Entrer dans l’enceinte de Roland-Garros en ce printemps 2021 quand on n’y a plus mis les pieds depuis près de deux ans, c’est un peu comme redécouvrir une personne passée par les mains expertes du chirurgien esthétique et de son bistouri. Cette personne dont le lifting et le botox auraient gommé les petits signes de vieillissement qui faisaient pourtant son charme.
On est d’abord surpris, on apprécie le travail, car le chirurgien de la Porte d’Auteuil n’est pas un charlatan, mais on ressent un pincement au cœur de nostalgie en repensant au charme suranné du Roland d’avant.

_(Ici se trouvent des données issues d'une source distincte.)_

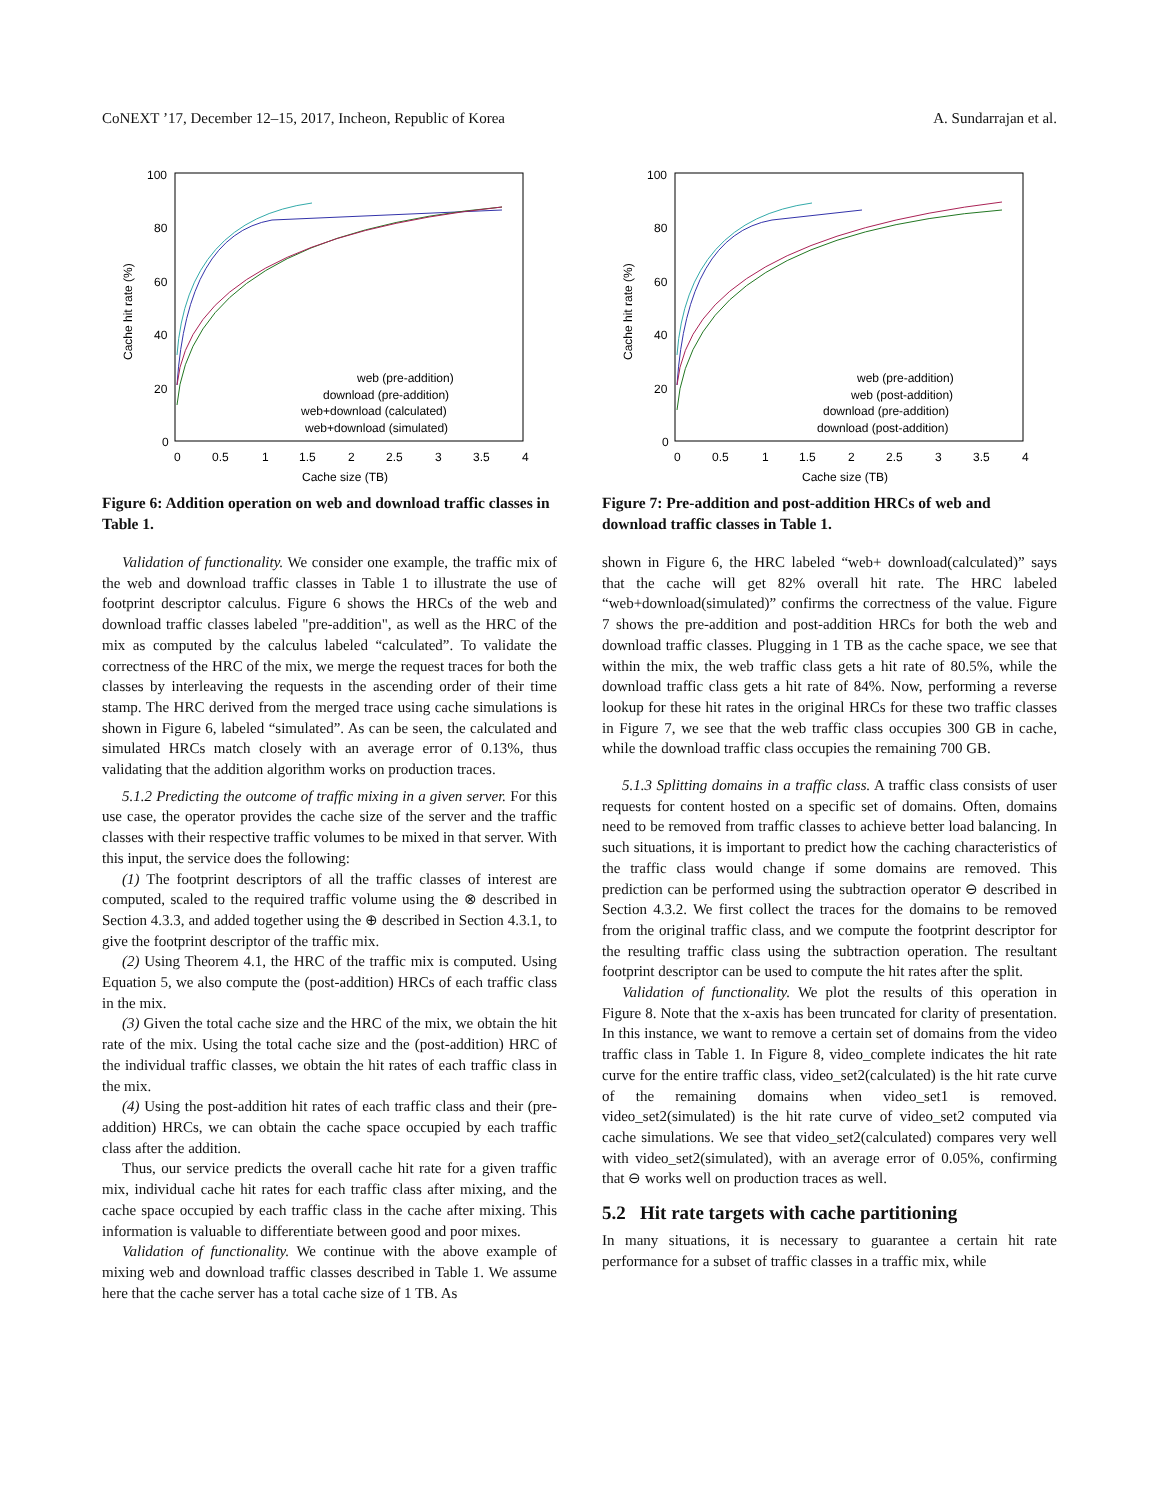CoNEXT ’17, December 12–15, 2017, Incheon, Republic of Korea A. Sundarrajan et al.
100
80
60
40
20
0
0
0.5
1
1.5
2
2.5
3
3.5
4
Cache size (TB)
Cache hit rate (%)
web (pre-addition)
download (pre-addition)
web+download (calculated)
web+download (simulated)
Figure 6: Addition operation on web and download traffic classes in Table 1.
Validation of functionality. We consider one example, the traffic mix of the web and download traffic classes in Table 1 to illustrate the use of footprint descriptor calculus. Figure 6 shows the HRCs of the web and download traffic classes labeled "pre-addition", as well as the HRC of the mix as computed by the calculus labeled “calculated”. To validate the correctness of the HRC of the mix, we merge the request traces for both the classes by interleaving the requests in the ascending order of their time stamp. The HRC derived from the merged trace using cache simulations is shown in Figure 6, labeled “simulated”. As can be seen, the calculated and simulated HRCs match closely with an average error of 0.13%, thus validating that the addition algorithm works on production traces.
5.1.2 Predicting the outcome of traffic mixing in a given server. For this use case, the operator provides the cache size of the server and the traffic classes with their respective traffic volumes to be mixed in that server. With this input, the service does the following:
(1) The footprint descriptors of all the traffic classes of interest are computed, scaled to the required traffic volume using the ⊗ described in Section 4.3.3, and added together using the ⊕ described in Section 4.3.1, to give the footprint descriptor of the traffic mix.
(2) Using Theorem 4.1, the HRC of the traffic mix is computed. Using Equation 5, we also compute the (post-addition) HRCs of each traffic class in the mix.
(3) Given the total cache size and the HRC of the mix, we obtain the hit rate of the mix. Using the total cache size and the (post-addition) HRC of the individual traffic classes, we obtain the hit rates of each traffic class in the mix.
(4) Using the post-addition hit rates of each traffic class and their (pre-addition) HRCs, we can obtain the cache space occupied by each traffic class after the addition.
Thus, our service predicts the overall cache hit rate for a given traffic mix, individual cache hit rates for each traffic class after mixing, and the cache space occupied by each traffic class in the cache after mixing. This information is valuable to differentiate between good and poor mixes.
Validation of functionality. We continue with the above example of mixing web and download traffic classes described in Table 1. We assume here that the cache server has a total cache size of 1 TB. As
100
80
60
40
20
0
0
0.5
1
1.5
2
2.5
3
3.5
4
Cache size (TB)
Cache hit rate (%)
web (pre-addition)
web (post-addition)
download (pre-addition)
download (post-addition)
Figure 7: Pre-addition and post-addition HRCs of web and download traffic classes in Table 1.
shown in Figure 6, the HRC labeled “web+ download(calculated)” says that the cache will get 82% overall hit rate. The HRC labeled “web+download(simulated)” confirms the correctness of the value. Figure 7 shows the pre-addition and post-addition HRCs for both the web and download traffic classes. Plugging in 1 TB as the cache space, we see that within the mix, the web traffic class gets a hit rate of 80.5%, while the download traffic class gets a hit rate of 84%. Now, performing a reverse lookup for these hit rates in the original HRCs for these two traffic classes in Figure 7, we see that the web traffic class occupies 300 GB in cache, while the download traffic class occupies the remaining 700 GB.
5.1.3 Splitting domains in a traffic class. A traffic class consists of user requests for content hosted on a specific set of domains. Often, domains need to be removed from traffic classes to achieve better load balancing. In such situations, it is important to predict how the caching characteristics of the traffic class would change if some domains are removed. This prediction can be performed using the subtraction operator ⊖ described in Section 4.3.2. We first collect the traces for the domains to be removed from the original traffic class, and we compute the footprint descriptor for the resulting traffic class using the subtraction operation. The resultant footprint descriptor can be used to compute the hit rates after the split.
Validation of functionality. We plot the results of this operation in Figure 8. Note that the x-axis has been truncated for clarity of presentation. In this instance, we want to remove a certain set of domains from the video traffic class in Table 1. In Figure 8, video_complete indicates the hit rate curve for the entire traffic class, video_set2(calculated) is the hit rate curve of the remaining domains when video_set1 is removed. video_set2(simulated) is the hit rate curve of video_set2 computed via cache simulations. We see that video_set2(calculated) compares very well with video_set2(simulated), with an average error of 0.05%, confirming that ⊖ works well on production traces as well.
5.2 Hit rate targets with cache partitioning
In many situations, it is necessary to guarantee a certain hit rate performance for a subset of traffic classes in a traffic mix, while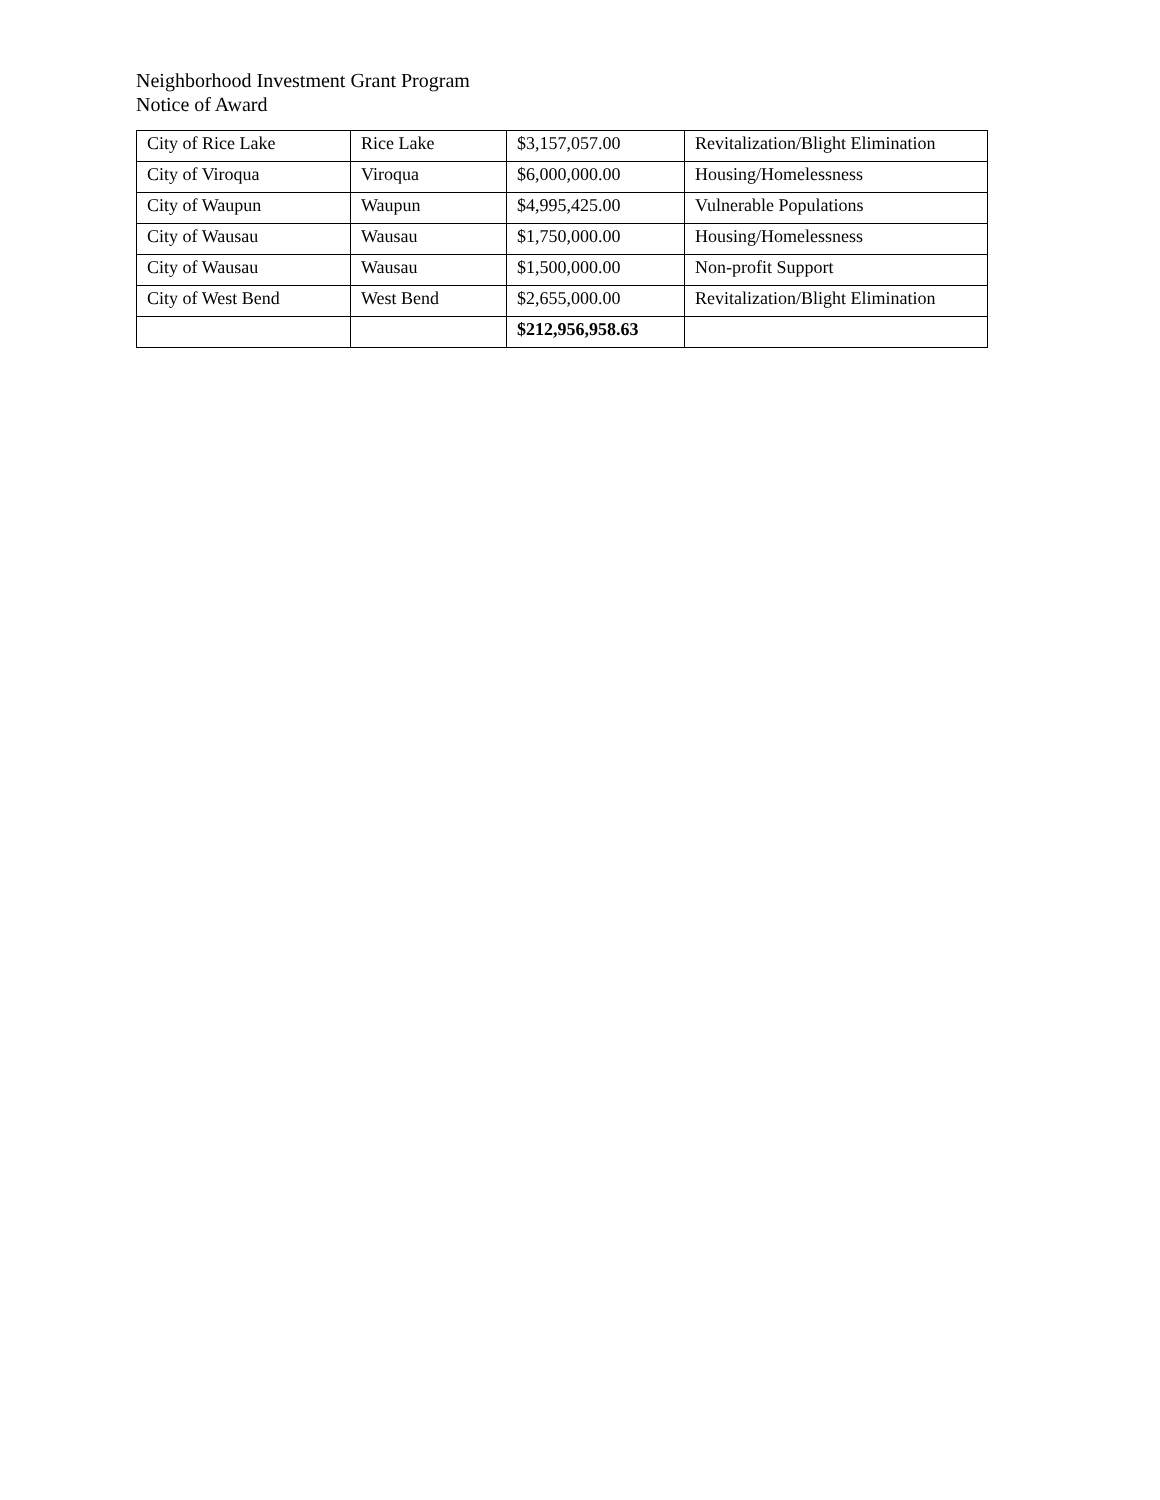Neighborhood Investment Grant Program
Notice of Award
| City of Rice Lake | Rice Lake | $3,157,057.00 | Revitalization/Blight Elimination |
| City of Viroqua | Viroqua | $6,000,000.00 | Housing/Homelessness |
| City of Waupun | Waupun | $4,995,425.00 | Vulnerable Populations |
| City of Wausau | Wausau | $1,750,000.00 | Housing/Homelessness |
| City of Wausau | Wausau | $1,500,000.00 | Non-profit Support |
| City of West Bend | West Bend | $2,655,000.00 | Revitalization/Blight Elimination |
| | | $212,956,958.63 | |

1982. Pour ma grande première dans le temple du tennis français, après une longue et pénible attente dans l’interminable queue qui mène aux portes d’entrée du stade, me voici sur le court numéro 2 avec mes parents ainsi que mon oncle et ma tante. En ce beau week-end de milieu de tournoi, nous possédons des billets pour les courts annexes uniquement. S’y déroule un double mixte opposant la française Sophie Amiach et son partenaire uruguayen Hugo Roverano à la paire américano-australienne composée de Susan Mascarin et… Pat Cash, alors âgé de 17 ans ! Roverano a un "look", cheveux longs frisés, barbe. En plus il joue avec une Tricolore. Je me prends de suite au jeu et les encourage avant de connaître ma première déception en "live" avec une défaite en trois sets accrochés.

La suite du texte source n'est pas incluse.